By SAQIB RAHIM of ClimateWire
Published: June 28, 2010
Earlier this month, when Ikea announced this will be its last year selling incandescent light bulbs, the retailer billed it as an early, pro-sustainability move before federal law "bans" the famously inefficient lamps.
Yet even after the phaseout is complete on New Year's Day, Ikea shoppers will still find bulbs that, technically, are incandescents, but they will be pricier and more efficient than their elderly cousins.
The lighting industry hopes to get a final financial flicker from the incandescent light bulb by making it more efficient before it heads off the commercial stage.
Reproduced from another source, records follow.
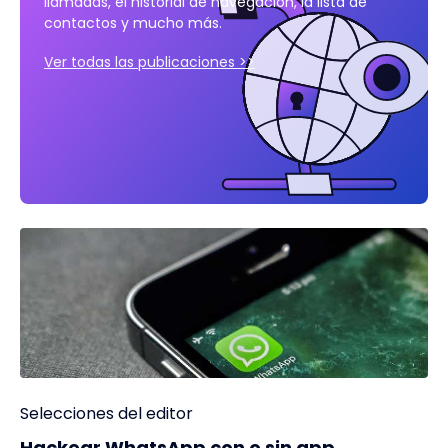
llamadas, el historial de navegación, la lista de
contactos y mucho más.
Ver todas las publicaciones >>
Selecciones del editor
Hackear WhatsApp con o sin app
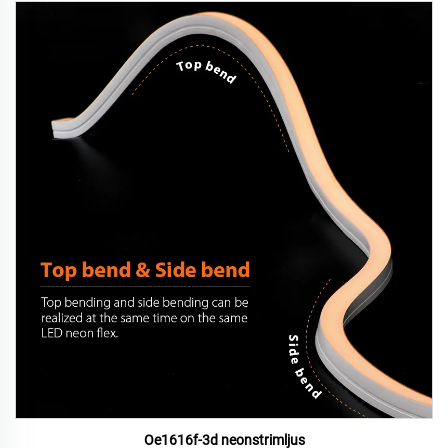
Oe1616f-3d neonstrimljus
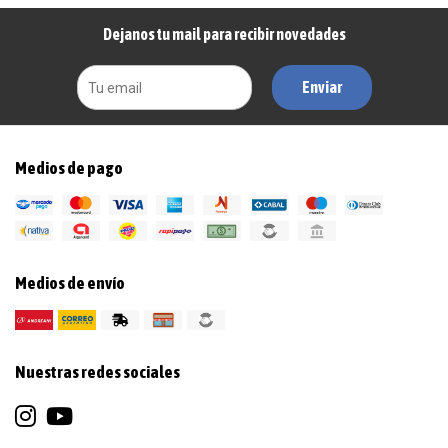
Dejanos tu mail para recibir novedades
Enviar
Medios de pago
Medios de envío
Nuestras redes sociales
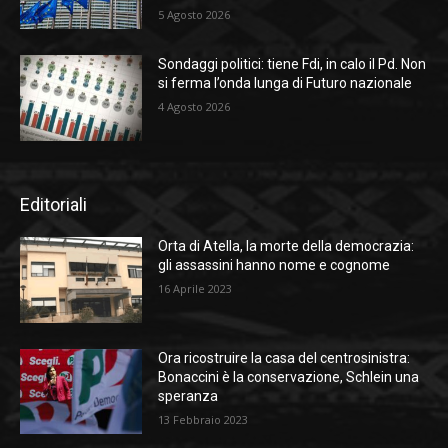
5 Agosto 2026
Sondaggi politici: tiene Fdi, in calo il Pd. Non
si ferma l’onda lunga di Futuro nazionale
4 Agosto 2026
Editoriali
Orta di Atella, la morte della democrazia:
gli assassini hanno nome e cognome
16 Aprile 2023
Ora ricostruire la casa del centrosinistra:
Bonaccini è la conservazione, Schlein una
speranza
13 Febbraio 2023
Press coverage has described federal law on incandescents as a "ban," although this is not strictly true. The Energy Independence and Security Act of 2007 raised efficiency standards for "general service" incandescent lamps, the light bulb known to millions. The targets will take full effect in 2014.
However, these standards are high enough that incandescents used today -- which basically resemble the one designed by Thomas Edison in 1879 and perfected by General Electric in 1906 -- won't make the grade.
The U.S. phaseout parallels efforts in other wealthy countries, as well as some developing countries, to reduce incandescent use or ban them outright.
In an incandescent, electricity passes through a filament made of tungsten; the resistance in the metal causes it to glow, or incandesce. But 90 percent of the energy is lost as heat. That's why they've been described as "heaters that give off a little light."